Another Data Incident Exposes 763 Million Email Addresses
The exposure reveals the data included employee and revenue figures from various companies.
Security researchers discovered an unguarded, publicly accessible database containing 150 GB of marketing data, 809 million total records, including 763 million email addresses, information about individual consumers and business intelligence data.
Security researchers Bob Diachenko and Vinny Troia found the trove and revealed the data included employee and revenue figures from various companies. The MongoDB database, owned by the “email validation” firm Verifications.io, which took the databased offline the same day Diachenko reported it to the company.
The database contains standard information like names, email addresses, phone numbers, and physical addresses. But numerous records also included items like gender, birthdates, personal mortgage amount, interest rate, Facebook, LinkedIn, and Instagram accounts associated with email addresses, and people’s credit scores.
Other records related to sales leads including company names, annual revenue figures, fax numbers, company websites, and industry identifiers, Standard Industrial Classification and National Association of Insurance Commissioners codes. Reportedly the data does not contain Social Security or credit card numbers, and the only passwords only related to Verifications.io’s own structure.
Chris DeRamus, CTO, Arlington, Va.-based DivvyCloud, said. “The data exposed in this leak of nearly 809 million records is unique, and highly exploitable since it includes business intelligence data such as employee and revenue figures from various companies, as well as genders, user IP addresses, email addresses, dates of birth and more. If a bad actor were to discover this massive trove of data, they could easily validate the contact information for the users included to launch a more focused phishing or brute force campaign.”

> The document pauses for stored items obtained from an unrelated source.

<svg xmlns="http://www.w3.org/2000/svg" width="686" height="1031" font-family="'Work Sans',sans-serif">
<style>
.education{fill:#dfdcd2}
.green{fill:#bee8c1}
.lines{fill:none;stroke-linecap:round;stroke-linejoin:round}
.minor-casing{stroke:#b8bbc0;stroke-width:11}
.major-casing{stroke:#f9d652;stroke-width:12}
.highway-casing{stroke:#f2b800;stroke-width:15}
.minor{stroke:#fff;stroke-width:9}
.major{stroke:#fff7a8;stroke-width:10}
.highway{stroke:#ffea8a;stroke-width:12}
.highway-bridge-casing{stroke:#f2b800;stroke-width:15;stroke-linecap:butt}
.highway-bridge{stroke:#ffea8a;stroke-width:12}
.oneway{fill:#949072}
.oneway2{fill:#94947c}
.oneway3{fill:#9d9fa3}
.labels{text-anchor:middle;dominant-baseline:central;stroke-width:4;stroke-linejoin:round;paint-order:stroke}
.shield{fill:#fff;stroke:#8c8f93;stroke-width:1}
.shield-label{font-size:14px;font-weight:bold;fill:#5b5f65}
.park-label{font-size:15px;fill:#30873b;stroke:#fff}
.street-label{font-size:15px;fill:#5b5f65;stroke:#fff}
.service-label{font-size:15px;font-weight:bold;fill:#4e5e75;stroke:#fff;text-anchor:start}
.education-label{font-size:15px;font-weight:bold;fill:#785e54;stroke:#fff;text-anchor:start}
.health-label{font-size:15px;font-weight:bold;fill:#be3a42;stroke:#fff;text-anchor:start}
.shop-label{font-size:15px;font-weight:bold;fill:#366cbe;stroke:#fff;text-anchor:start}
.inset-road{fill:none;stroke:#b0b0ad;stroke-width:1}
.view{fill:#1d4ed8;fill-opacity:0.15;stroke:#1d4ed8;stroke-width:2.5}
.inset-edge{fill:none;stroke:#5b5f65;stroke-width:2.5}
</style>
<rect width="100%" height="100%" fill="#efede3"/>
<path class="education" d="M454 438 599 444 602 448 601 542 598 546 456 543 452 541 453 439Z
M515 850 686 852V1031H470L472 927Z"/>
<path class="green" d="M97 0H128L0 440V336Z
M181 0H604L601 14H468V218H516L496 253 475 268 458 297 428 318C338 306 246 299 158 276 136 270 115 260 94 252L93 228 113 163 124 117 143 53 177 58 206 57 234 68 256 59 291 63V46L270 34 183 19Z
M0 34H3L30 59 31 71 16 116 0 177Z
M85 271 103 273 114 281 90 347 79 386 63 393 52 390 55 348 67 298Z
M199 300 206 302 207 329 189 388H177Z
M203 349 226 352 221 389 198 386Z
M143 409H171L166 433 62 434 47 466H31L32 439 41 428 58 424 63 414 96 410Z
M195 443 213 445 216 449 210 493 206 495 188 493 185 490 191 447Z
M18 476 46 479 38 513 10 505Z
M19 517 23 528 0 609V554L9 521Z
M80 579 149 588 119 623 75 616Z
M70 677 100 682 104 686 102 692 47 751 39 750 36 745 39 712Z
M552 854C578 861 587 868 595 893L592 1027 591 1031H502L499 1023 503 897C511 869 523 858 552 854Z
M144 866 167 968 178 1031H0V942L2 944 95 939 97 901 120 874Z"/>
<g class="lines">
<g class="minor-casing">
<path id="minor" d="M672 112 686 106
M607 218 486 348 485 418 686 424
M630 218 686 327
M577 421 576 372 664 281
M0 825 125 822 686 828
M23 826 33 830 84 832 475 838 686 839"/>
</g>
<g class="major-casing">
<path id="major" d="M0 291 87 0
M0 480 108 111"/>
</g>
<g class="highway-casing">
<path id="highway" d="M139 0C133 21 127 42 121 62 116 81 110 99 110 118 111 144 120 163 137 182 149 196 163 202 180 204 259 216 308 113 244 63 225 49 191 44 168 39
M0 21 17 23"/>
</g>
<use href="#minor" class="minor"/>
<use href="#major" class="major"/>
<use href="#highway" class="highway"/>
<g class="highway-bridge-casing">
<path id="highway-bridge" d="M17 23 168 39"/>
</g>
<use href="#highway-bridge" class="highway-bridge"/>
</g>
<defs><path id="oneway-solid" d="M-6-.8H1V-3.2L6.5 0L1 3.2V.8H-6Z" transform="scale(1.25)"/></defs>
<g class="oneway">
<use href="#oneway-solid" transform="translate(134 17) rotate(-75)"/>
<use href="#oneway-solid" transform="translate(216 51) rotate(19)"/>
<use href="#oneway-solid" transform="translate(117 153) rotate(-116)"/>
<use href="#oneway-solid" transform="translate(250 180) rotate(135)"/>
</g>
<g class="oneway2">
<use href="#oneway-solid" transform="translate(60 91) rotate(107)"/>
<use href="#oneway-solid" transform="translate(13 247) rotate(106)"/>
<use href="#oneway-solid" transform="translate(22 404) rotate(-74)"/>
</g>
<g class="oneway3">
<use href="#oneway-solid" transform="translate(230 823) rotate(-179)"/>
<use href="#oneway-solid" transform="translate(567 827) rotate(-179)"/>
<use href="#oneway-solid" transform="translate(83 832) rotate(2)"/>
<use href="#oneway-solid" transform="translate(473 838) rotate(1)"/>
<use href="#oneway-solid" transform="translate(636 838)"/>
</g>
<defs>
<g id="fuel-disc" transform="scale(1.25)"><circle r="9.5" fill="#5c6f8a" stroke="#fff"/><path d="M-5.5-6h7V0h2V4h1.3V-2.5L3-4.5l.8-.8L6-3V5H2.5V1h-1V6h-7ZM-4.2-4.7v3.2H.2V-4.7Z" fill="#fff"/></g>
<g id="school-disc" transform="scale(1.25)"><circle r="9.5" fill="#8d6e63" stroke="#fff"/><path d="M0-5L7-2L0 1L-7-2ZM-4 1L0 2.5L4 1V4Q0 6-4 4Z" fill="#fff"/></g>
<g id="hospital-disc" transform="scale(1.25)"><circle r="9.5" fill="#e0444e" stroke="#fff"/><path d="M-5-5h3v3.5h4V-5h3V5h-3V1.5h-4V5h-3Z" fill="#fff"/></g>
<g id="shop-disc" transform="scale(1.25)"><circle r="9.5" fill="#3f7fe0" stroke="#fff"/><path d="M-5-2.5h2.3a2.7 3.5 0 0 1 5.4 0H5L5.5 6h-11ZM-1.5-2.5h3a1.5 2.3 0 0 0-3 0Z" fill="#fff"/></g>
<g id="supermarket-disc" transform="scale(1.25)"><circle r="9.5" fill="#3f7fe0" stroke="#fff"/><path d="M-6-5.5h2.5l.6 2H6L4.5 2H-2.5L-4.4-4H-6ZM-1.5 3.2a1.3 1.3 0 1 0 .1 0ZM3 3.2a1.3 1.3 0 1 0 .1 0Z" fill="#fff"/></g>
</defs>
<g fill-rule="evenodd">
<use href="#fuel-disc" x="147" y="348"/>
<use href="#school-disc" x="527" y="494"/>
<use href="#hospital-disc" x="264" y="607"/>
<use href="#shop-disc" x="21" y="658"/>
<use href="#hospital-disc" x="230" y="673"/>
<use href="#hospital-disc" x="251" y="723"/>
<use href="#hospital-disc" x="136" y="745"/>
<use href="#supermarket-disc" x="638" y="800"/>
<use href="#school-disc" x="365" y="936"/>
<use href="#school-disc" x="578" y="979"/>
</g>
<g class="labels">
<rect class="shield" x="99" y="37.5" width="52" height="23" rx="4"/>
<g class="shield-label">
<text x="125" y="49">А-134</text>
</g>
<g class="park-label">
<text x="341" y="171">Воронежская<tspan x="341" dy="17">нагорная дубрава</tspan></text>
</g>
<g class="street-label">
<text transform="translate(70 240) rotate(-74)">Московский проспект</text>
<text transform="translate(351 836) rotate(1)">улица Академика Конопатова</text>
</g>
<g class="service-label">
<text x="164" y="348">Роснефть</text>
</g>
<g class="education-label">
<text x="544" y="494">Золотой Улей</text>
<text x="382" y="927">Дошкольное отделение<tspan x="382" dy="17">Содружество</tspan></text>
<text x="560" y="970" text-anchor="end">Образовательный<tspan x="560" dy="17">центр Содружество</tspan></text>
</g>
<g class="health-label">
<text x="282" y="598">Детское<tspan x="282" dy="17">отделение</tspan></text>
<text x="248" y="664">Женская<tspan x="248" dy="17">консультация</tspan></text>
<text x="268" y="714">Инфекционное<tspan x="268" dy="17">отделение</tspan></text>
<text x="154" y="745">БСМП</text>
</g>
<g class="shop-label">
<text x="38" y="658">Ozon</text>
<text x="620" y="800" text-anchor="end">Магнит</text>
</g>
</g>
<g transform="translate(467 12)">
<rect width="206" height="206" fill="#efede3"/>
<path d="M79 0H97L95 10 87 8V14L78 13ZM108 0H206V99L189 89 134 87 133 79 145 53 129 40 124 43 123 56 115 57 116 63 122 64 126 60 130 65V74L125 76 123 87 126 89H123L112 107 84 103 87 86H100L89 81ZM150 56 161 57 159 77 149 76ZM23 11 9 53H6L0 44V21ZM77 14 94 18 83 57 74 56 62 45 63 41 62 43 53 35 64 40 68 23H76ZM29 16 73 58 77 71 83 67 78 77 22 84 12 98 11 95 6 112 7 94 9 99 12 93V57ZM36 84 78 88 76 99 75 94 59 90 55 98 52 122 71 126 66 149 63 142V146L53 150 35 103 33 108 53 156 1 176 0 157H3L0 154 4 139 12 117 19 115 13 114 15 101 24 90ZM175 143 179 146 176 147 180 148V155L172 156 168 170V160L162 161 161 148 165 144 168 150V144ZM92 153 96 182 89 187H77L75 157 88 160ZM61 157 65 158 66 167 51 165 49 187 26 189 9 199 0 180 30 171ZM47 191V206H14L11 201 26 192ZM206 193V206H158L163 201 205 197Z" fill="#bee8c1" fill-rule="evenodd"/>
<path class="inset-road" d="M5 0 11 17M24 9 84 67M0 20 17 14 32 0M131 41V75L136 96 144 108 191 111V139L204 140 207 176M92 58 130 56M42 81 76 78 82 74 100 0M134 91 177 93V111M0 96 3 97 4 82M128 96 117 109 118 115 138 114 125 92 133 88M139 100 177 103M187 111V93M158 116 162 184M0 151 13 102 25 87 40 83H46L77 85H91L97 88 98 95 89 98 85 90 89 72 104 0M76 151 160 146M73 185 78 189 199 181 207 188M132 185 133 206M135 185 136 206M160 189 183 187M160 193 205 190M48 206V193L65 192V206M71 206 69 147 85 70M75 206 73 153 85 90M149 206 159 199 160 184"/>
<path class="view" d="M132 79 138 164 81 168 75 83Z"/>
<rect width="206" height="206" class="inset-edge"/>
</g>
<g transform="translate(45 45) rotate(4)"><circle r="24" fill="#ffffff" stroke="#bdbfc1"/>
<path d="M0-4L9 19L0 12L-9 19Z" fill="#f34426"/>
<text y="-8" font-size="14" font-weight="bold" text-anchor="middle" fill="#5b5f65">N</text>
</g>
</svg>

DeRamus explained while collecting, storing and leveraging data is essential to running just about any type of business, organizations must diligently protect data with proper security controls. “Automated cloud security solutions would have been able to detect the misconfiguration in the MongoDB database containing this information and could either alert the appropriate personnel to correct the issue, or trigger an automated remediation in real-time.” He added, these solutions are essential to enforce policy, reduce risk, provide governance, impose compliance and increase security across large-scale hybrid cloud infrastructure.”
“This is the second major data breach in one week resulting from companies leaving business-critical databases and servers unprotected, which is alarming,” Kevin Gosschalk, CEO, San Francisco-based Arkose Labs, warned. “Cybercriminals are engaging in digital warfare, and the frequency and scale of data breaches are increasing. Companies must take the necessary precautions to protect their digital ecosystems from attacks, because exposing 763 million unique email addresses in a breach, arms cybercriminals with 763 million new opportunities to commit fraud.”
Gosschalk suggested companies need to be actively watching their attack surface and enforce multi-factor authentication before the next attack takes place. “Nine out of 10 login attempts are account takeover attacks using credential stuffing, and cybercriminals will use this exposed data to achieve account takeovers at-scale. All companies need to be prepared to defend against new attacks being executed using this compromised information.”